Le secret perdu de la Vallée des Géants
Chapitre 11
Le Prix de l'Équilibre
3 mai 2026
L’œil noir de Xylia, démesuré et brillant d'une intelligence malveillante, occupait tout l'espace de la brèche. À travers le plafond arraché, Milo voyait les éclairs bleus qui parcouraient le corps de pierre noire du Dormeur de Soufre. La dragonne ne cherchait plus à se cacher : elle était devenue l'âme de cette montagne de destruction.
— Donne-moi la Clé de Transparence, Silas, tonna la voix de Xylia, faisant vibrer les os de Milo. Avec elle, je pourrai harmoniser le soufre et l'opale. Je serai enfin complète, libérée de cette carcasse de chair et d'écailles qui vieillit.
Silas serra la petite clé contre sa poitrine. Son visage était marqué par une résolution tragique. Il regarda Milo, puis Lazare, qui s'était figé en haut d'une paroi, les mains encore souillées par l'acide noir.
— Cette clé ne sert pas à commander, Xylia, répondit le vieil homme d'une voix ferme. Elle sert à s'oublier. Pour animer un Géant sans le corrompre, il faut offrir ses propres souvenirs à la pierre. C'est le lien qui unit le créateur à son œuvre.

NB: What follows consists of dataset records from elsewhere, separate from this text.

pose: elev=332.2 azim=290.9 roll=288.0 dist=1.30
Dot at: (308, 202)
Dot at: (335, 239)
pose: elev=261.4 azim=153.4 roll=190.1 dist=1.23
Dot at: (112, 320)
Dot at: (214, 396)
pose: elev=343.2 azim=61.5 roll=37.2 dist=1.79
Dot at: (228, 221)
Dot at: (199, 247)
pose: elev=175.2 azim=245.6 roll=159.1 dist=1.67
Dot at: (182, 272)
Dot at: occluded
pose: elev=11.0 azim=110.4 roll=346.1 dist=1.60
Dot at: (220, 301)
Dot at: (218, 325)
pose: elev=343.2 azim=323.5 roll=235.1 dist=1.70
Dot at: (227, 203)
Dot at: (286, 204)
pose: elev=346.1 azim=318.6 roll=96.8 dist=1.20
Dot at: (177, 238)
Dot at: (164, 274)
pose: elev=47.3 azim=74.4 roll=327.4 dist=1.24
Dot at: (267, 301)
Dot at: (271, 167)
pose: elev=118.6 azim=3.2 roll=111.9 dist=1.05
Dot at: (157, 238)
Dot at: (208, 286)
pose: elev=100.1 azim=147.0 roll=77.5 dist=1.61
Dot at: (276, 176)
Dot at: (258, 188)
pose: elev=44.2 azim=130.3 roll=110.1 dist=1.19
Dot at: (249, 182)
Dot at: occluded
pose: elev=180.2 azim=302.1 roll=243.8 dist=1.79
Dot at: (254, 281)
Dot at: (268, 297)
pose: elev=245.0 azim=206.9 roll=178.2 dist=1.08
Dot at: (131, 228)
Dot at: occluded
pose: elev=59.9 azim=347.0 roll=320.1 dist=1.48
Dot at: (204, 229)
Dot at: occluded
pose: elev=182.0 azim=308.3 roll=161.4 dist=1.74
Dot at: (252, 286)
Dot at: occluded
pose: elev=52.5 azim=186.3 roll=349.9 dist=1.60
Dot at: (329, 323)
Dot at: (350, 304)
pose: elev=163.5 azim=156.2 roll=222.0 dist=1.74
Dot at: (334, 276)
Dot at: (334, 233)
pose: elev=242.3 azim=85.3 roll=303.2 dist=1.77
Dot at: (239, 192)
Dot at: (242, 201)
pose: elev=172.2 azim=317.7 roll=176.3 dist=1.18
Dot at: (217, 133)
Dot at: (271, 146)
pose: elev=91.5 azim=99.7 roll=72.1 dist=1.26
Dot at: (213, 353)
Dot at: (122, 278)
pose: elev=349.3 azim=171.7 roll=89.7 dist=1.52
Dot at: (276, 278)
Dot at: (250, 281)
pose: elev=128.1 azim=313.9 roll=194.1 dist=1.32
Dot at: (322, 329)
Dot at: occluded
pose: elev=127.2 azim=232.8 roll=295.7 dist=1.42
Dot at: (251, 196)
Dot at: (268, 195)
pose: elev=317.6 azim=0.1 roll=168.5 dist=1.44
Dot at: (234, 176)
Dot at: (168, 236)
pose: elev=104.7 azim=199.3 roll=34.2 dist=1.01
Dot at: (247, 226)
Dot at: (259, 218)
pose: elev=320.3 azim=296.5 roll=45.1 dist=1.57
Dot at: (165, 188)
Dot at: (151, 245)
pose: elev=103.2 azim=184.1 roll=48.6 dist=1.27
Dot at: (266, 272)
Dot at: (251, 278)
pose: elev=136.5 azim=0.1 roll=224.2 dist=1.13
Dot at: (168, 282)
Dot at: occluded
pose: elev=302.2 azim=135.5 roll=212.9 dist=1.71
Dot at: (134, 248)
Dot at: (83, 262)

Milo sentit une boule de glace se former dans son estomac. Il comprit enfin le sens du mot « sacrifice ». Pour sauver la vallée et réveiller Aethel, son grand-père s'apprêtait à effacer qui il était. Il ne se souviendrait plus de la menuiserie, de la vallée... ni même de Milo.
— Non ! cria le garçon en se jetant vers Silas. Il doit y avoir un autre moyen ! On peut s'enfuir !
— Il n'y a nulle part où aller, mon petit, murmura Silas en posant une main tremblante sur les cheveux ébouriffés de son petit-fils. Si le Dormeur gagne, le Grand Hiver sera une nuit sans fin.
Soudain, un sifflement mécanique retentit. Lazare se laissa glisser le long de la paroi et se réceptionna avec une souplesse parfaite entre Silas et la menace qui surplombait la salle. Le petit robot inclina la tête, sa couronne de fer tournoyant avec une lenteur solennelle. Sa pureté, son défaut d'inconstance, semblaient s'être évaporés pour laisser place à une clarté nouvelle.
— Le Vieux Faiseur a des souvenirs précieux, dit Lazare, sa voix de nouveau-né métallique résonnant avec une étrange douceur. Des souvenirs de bois sculpté, de rires et de mains aimantes. Moi, je n'ai que des schémas, des mesures et des puzzles. Ma mémoire est une bibliothèque de formes, pas d'émotions.
Le robot tendit sa main calleuse vers la clé transparente.
— Mon objectif a toujours été de dépasser mes limites physiques. Quoi de plus grand que ce Géant ? Donnez-moi la clé. Je serai la structure. Je serai l'ordre qui manque à Aethel.
— Lazare, tu ne sais pas ce que tu fais, s'inquiéta Silas. Tu pourrais être effacé.
— Je serai... plus grand, répondit simplement le robot.
Xylia, impatiente, lança un bras de soufre dans l'ouverture pour s'emparer de la clé. Dans un mouvement désespéré, Silas lança l'objet à Lazare. Le robot le rattrapa au vol, ses doigts de métal se refermant sur l'opale translucide.
Il n'hésita pas une seconde. Lazare bondit vers le socle central de la salle de commande et enfonça la clé dans l'emplacement vide.
Un silence absolu tomba sur la vallée. Puis, une onde de choc invisible parcourut Aethel. Milo vit les circuits d'or s'allumer d'une lumière blanche éblouissante. Le corps de Lazare commença à se désagréger, ses pièces de métal devenant des poussières d'étoiles qui s'aspiraient dans le mécanisme du Géant.
— Ça fonctionne ! s'exclama Silas, les larmes aux yeux.
Aethel poussa un rugissement de triomphe et se redressa, brisant l'étreinte du Dormeur de Soufre. Mais alors que la victoire semblait proche, Milo remarqua quelque chose de terrifiant. Sur le moniteur de cristal, le visage de Lazare apparut un bref instant, déformé par une douleur atroce.
La clé ne consommait pas seulement des souvenirs. Elle fusionnait les esprits. Et dans la lutte pour le contrôle d'Aethel, quelque chose d'autre, une ombre tapie dans les profondeurs de la pierre ancienne, venait de se réveiller et de mordre l'esprit du petit robot.